As soon as those words fell from my mouth I regretted saying them.  My next thought would later definitely be a precursor to what would happen.

I thought hang on, there could be all sorts of reasons someone can’t travel backwards, maybe she really does have some phobia – people feel vertigo from heights, so the assumption is …   

The conductor then asked if we both were okay now and I told her I was fine and could care less as long as I had a seat.

Brains: We all have one, but they are the most complex organ in our bodies.

About ten minutes into the journey, the woman opposite me sank in her seat as I felt her legs come forward as she moaned and vocalised.

People started stirring, ‘oh hell’ I thought – something’s happening.

The conductor and someone else were summonsed – the woman was having a seizure.
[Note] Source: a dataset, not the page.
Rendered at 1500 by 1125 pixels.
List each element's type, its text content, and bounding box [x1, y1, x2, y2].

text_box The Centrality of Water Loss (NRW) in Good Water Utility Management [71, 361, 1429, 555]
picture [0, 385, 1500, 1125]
I had never observed a seizure, so felt mildly traumatised by it happening right in front of me.

As the train staff tried to communicate with her, all she could do was try to speak in the form of moans.
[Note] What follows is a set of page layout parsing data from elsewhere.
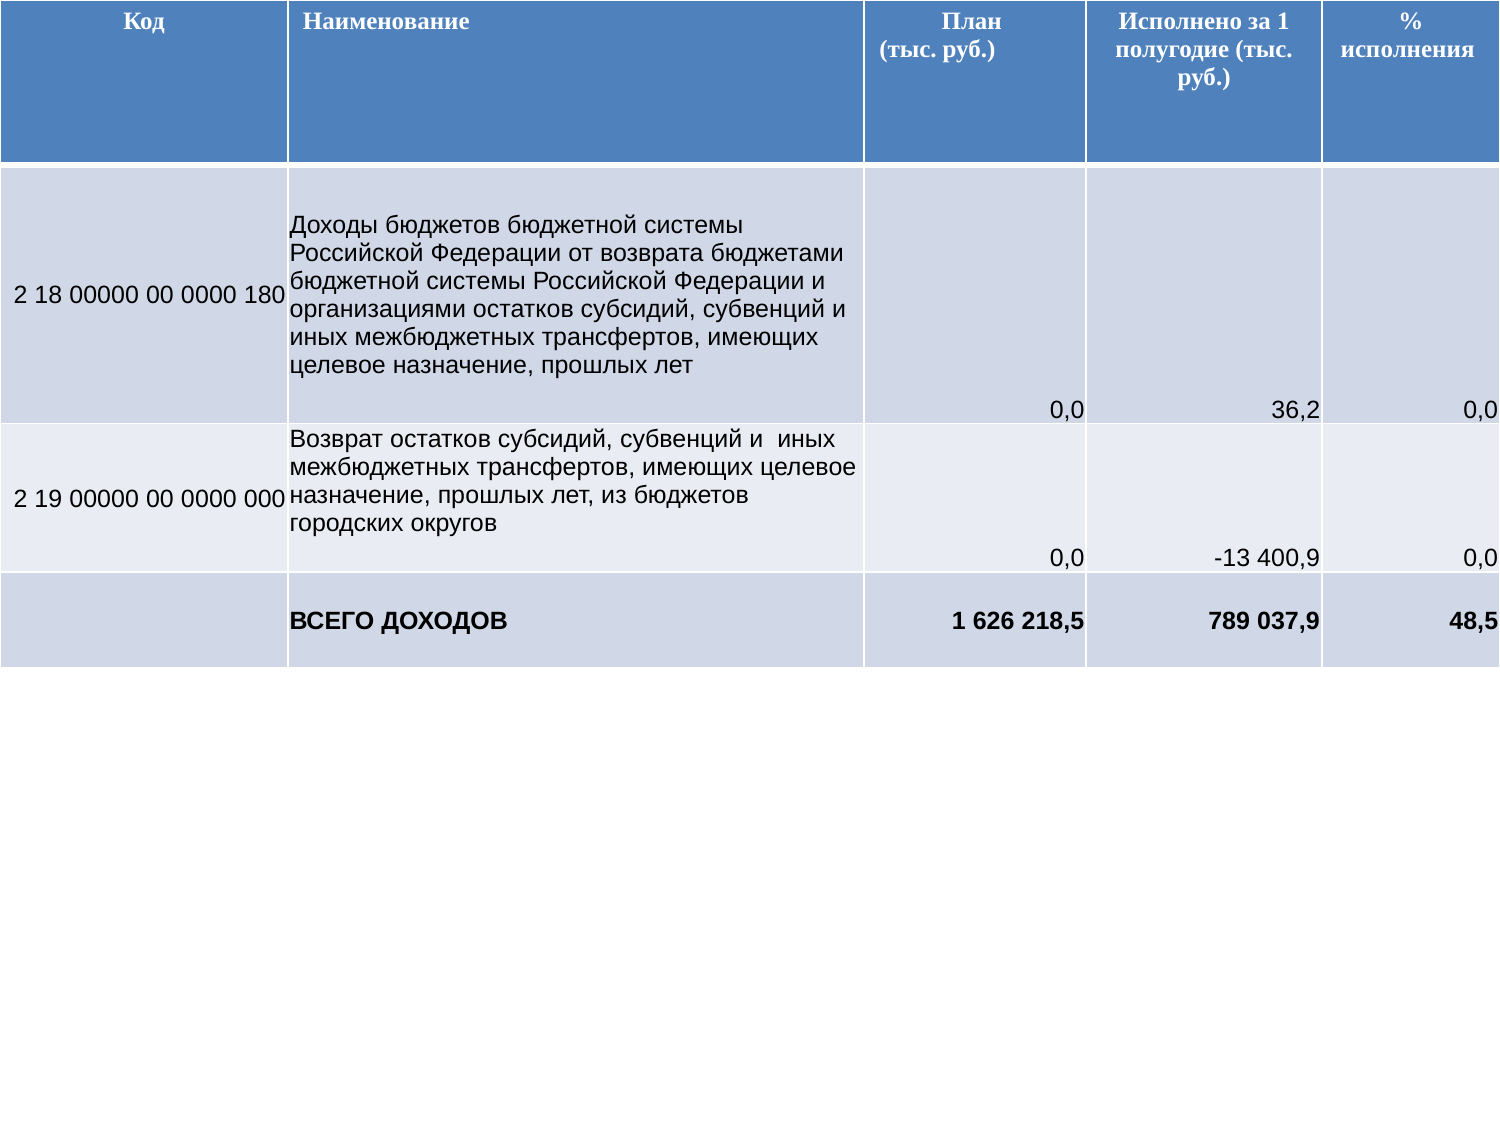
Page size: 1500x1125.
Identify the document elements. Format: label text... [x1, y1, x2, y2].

table_cell Возврат остатков субсидий, субвенций и иных межбюджетных трансфертов, имеющих целевое назначение, прошлых лет, из бюджетов городских округов [289, 424, 863, 571]
table_header % исполнения [1323, 1, 1499, 162]
table_cell 0,0 [865, 424, 1085, 571]
table_cell 0,0 [1323, 168, 1499, 423]
table_header Исполнено за 1 полугодие (тыс. руб.) [1087, 1, 1321, 162]
table_cell ВСЕГО ДОХОДОВ [289, 573, 863, 667]
table_cell [1, 573, 287, 667]
table_cell 1 626 218,5 [865, 573, 1085, 667]
table_header План (тыс. руб.) [865, 1, 1085, 162]
table_cell 0,0 [865, 168, 1085, 423]
table_header Наименование [289, 1, 863, 162]
table_cell 0,0 [1323, 424, 1499, 571]
table_header Код [1, 1, 287, 162]
table_cell 2 19 00000 00 0000 000 [1, 424, 287, 571]
table_cell -13 400,9 [1087, 424, 1321, 571]
table_cell 789 037,9 [1087, 573, 1321, 667]
table_cell 48,5 [1323, 573, 1499, 667]
table_cell 2 18 00000 00 0000 180 [1, 168, 287, 423]
table_cell Доходы бюджетов бюджетной системы Российской Федерации от возврата бюджетами бюджетной системы Российской Федерации и организациями остатков субсидий, субвенций и иных межбюджетных трансфертов, имеющих целевое назначение, прошлых лет [289, 168, 863, 423]
table_cell 36,2 [1087, 168, 1321, 423]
When she could just about speak, the word she kept trying to say was ‘sorry’.

Even in someone’s worst moment that all-prevailing British overly apologetic trait comes beaming through…

Sitting there engulfed in having a seizure and she’s apologising?

During them trying to talk to her and keep her ‘with them’ epilepsy was mentioned as she had the medication in her bag.

When the conductor asked if she knew her name the woman said ‘no’ and struggled to tell the conductor to ring her daughter in law.

When she finally fully came to, the woman kept apologising, but refused water or taking a rest at Sheffield instead of going the length of her journey.

Fully regaining her awareness, she became awash with tears – saying: “If makes you feel so stupid – it makes you feel stupid when you can’t think…” – it was heart-breaking.

The train got to Sheffield and I disembarked, feeling utterly stricken with guilt and remorse at what I had said to her before the incident.

Maybe it was all chance – some synchronistic thing placed in front of me for not just getting off my own awkward butt from the start when she said that seat was reserved.

As someone helped with my suitcase I said:

“Are you a passenger?”  “No I’m the conductor.”

“Is that lady gonna be okay?” I asked feeling slightly perturbed.

“Yes, she’s going to be okay.”

I said: “I feel absolutely awful.”

The conductor said reassuringly:

“Don’t feel bad, she shouldn’t have gotten on the train.  We all say things when we’re annoyed.”

Maybe she was right, but I couldn’t help but feel like the greater deities in the universe were trying to show me something.

In her recent blog on assertiveness versus anger, Kirsty Major draws some parallels to this story.

So I walked to get a taxi from the front of the station – a bit jelly-legged

Suffice to say I was relieved to be getting to my son’s place for a much-needed visit and off that train.